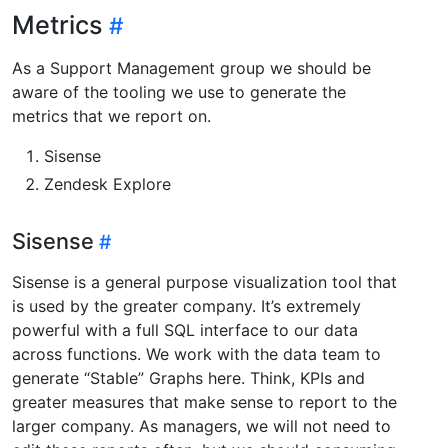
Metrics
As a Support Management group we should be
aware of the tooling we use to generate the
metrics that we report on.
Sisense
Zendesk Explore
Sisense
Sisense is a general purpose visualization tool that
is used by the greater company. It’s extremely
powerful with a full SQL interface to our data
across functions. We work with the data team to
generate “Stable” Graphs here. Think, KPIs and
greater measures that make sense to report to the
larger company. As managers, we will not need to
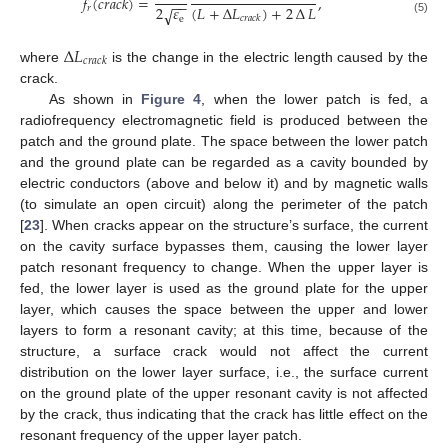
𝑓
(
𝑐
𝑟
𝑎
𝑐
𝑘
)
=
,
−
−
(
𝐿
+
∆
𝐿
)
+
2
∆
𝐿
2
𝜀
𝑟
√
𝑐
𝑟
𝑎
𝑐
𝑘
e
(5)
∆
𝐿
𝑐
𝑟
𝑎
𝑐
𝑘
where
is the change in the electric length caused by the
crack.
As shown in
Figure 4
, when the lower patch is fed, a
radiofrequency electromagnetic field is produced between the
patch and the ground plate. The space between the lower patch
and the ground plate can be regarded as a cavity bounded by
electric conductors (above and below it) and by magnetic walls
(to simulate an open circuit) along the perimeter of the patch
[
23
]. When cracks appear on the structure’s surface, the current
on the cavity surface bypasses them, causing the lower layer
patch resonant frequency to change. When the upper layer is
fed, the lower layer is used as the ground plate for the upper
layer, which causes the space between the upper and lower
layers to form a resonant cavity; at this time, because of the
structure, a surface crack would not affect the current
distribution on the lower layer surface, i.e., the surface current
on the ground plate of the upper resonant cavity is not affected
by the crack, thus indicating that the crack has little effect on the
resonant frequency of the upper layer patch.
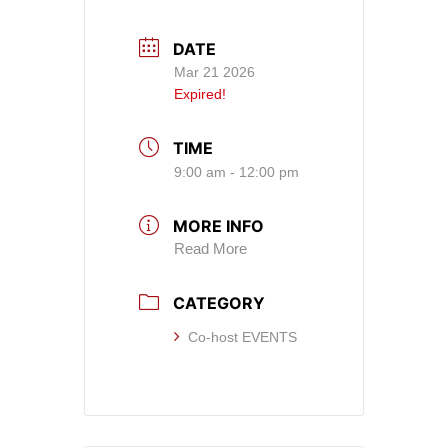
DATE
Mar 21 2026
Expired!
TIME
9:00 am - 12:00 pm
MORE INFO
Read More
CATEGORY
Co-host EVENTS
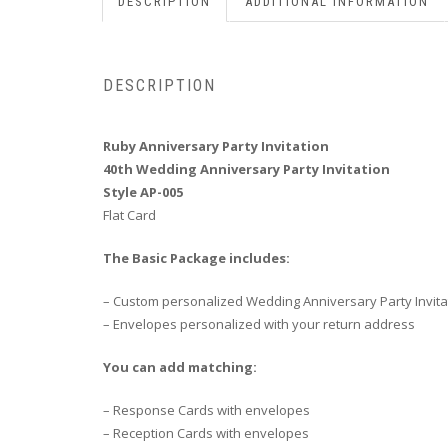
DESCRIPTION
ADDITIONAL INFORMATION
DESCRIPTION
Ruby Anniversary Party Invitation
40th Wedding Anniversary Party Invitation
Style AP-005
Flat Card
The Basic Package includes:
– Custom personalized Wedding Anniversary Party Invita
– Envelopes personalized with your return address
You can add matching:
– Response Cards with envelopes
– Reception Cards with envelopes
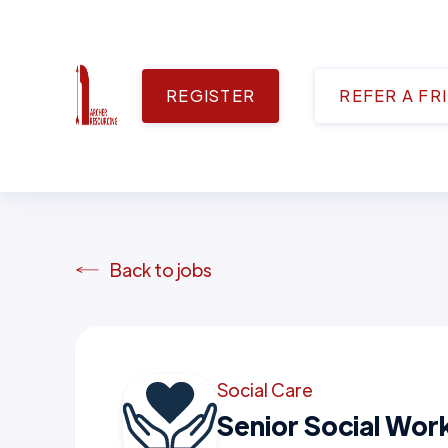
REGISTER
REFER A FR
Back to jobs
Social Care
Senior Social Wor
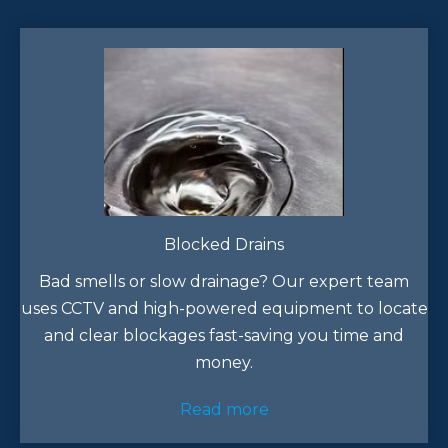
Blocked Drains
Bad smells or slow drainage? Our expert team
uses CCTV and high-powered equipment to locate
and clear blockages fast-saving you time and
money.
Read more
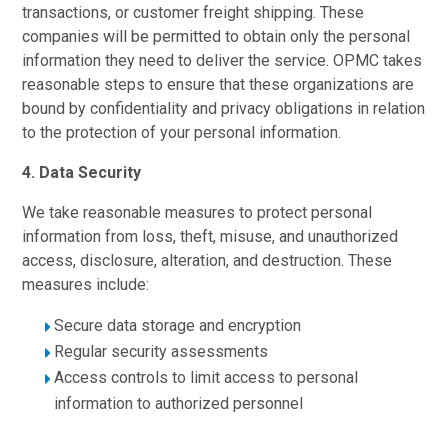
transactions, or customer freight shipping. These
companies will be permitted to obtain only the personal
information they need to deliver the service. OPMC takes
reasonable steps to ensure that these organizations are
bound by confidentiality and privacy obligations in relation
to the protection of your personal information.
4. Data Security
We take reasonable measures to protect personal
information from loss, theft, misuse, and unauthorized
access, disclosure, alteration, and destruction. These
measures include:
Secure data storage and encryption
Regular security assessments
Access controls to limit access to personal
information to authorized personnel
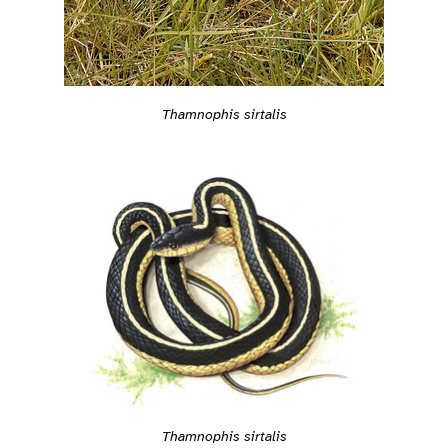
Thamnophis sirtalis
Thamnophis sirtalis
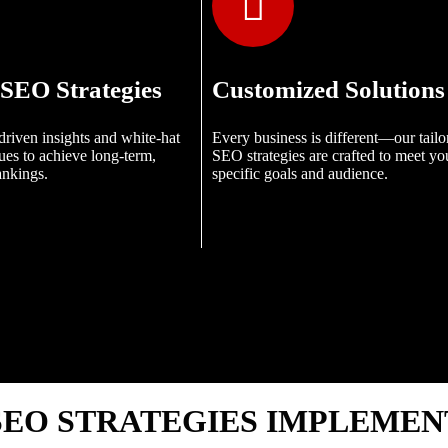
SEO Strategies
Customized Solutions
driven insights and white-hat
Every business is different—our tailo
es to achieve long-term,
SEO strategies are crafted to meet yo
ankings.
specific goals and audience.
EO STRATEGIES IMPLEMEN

________

**WORK REQUEST**
Repeat the data word for word from its first line through the line containing "Co-host EVENTS", and leave the pictures out of your answer.

**ANSWER AREA**
Metrics
As a Support Management group we should be
aware of the tooling we use to generate the
metrics that we report on.
Sisense
Zendesk Explore
Sisense
Sisense is a general purpose visualization tool that
is used by the greater company. It’s extremely
powerful with a full SQL interface to our data
across functions. We work with the data team to
generate “Stable” Graphs here. Think, KPIs and
greater measures that make sense to report to the
larger company. As managers, we will not need to
𝑓
(
𝑐
𝑟
𝑎
𝑐
𝑘
)
=
,
−
−
(
𝐿
+
∆
𝐿
)
+
2
∆
𝐿
2
𝜀
𝑟
√
𝑐
𝑟
𝑎
𝑐
𝑘
e
(5)
∆
𝐿
𝑐
𝑟
𝑎
𝑐
𝑘
where
is the change in the electric length caused by the
crack.
As shown in
Figure 4
, when the lower patch is fed, a
radiofrequency electromagnetic field is produced between the
patch and the ground plate. The space between the lower patch
and the ground plate can be regarded as a cavity bounded by
electric conductors (above and below it) and by magnetic walls
(to simulate an open circuit) along the perimeter of the patch
[
23
]. When cracks appear on the structure’s surface, the current
on the cavity surface bypasses them, causing the lower layer
patch resonant frequency to change. When the upper layer is
fed, the lower layer is used as the ground plate for the upper
layer, which causes the space between the upper and lower
layers to form a resonant cavity; at this time, because of the
structure, a surface crack would not affect the current
distribution on the lower layer surface, i.e., the surface current
on the ground plate of the upper resonant cavity is not affected
by the crack, thus indicating that the crack has little effect on the
resonant frequency of the upper layer patch.
DATE
Mar 21 2026
Expired!
TIME
9:00 am - 12:00 pm
MORE INFO
Read More
CATEGORY
Co-host EVENTS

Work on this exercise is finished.